From a disappointed former follower,
Rev. Paul G. Janssen Pascack Reformed Church April 16, 2000 (Palm Sunday)
(A song I wrote to the tune of Veni Emmanuel -- copyrighted, but you can use it if
you email me at firstname.lastname@example.org)
Was Peter there that festal day, his hands held high as children cheered? Where
will he be just four days hence when Jesus' cause is mocked and jeered? His boldness
failed him then, we know; his spirit broke at rooster's crow.

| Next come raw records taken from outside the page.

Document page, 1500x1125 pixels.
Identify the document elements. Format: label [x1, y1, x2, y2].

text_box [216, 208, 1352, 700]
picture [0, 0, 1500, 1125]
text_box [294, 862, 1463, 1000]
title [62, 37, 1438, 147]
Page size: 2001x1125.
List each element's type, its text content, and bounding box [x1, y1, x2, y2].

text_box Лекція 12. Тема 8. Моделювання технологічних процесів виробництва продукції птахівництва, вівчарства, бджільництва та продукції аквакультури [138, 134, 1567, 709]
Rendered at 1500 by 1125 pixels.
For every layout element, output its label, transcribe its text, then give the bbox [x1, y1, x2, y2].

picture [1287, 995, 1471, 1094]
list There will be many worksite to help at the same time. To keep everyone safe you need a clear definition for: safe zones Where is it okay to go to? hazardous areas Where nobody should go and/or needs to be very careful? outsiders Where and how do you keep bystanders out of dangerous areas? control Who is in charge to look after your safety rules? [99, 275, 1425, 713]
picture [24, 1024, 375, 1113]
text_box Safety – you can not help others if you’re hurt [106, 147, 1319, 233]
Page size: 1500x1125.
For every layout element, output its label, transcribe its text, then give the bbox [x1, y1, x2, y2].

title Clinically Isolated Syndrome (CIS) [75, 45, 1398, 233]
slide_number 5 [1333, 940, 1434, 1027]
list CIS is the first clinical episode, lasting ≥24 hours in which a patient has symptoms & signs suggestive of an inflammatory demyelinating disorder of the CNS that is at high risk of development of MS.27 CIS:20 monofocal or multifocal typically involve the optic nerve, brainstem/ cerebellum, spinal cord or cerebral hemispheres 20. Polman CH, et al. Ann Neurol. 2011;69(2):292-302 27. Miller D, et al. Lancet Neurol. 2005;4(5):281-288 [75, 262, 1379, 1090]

Was Judas there among the throng, and adding up the price of betray'l? Where will
he be come Friday morn, when Jesus feels the cruel nail? He tried to cancel th'awful plan
and wipe the silver from his hands.
Did Pilate hear a distant roar that might spell his impending doom? Where will he
be on Saturday, when Christ lay lifeless in the tomb? He'd washed his hands, so slept
quite well while Jesus broke the bars of hell.
And are we numbered with the mob? Will we sleep well, betray, deny? Will we give
up on Jesus, too? Will we be shouting "Crucify!"? Or will we fin'lly understand
our names are graven on his wounded hands?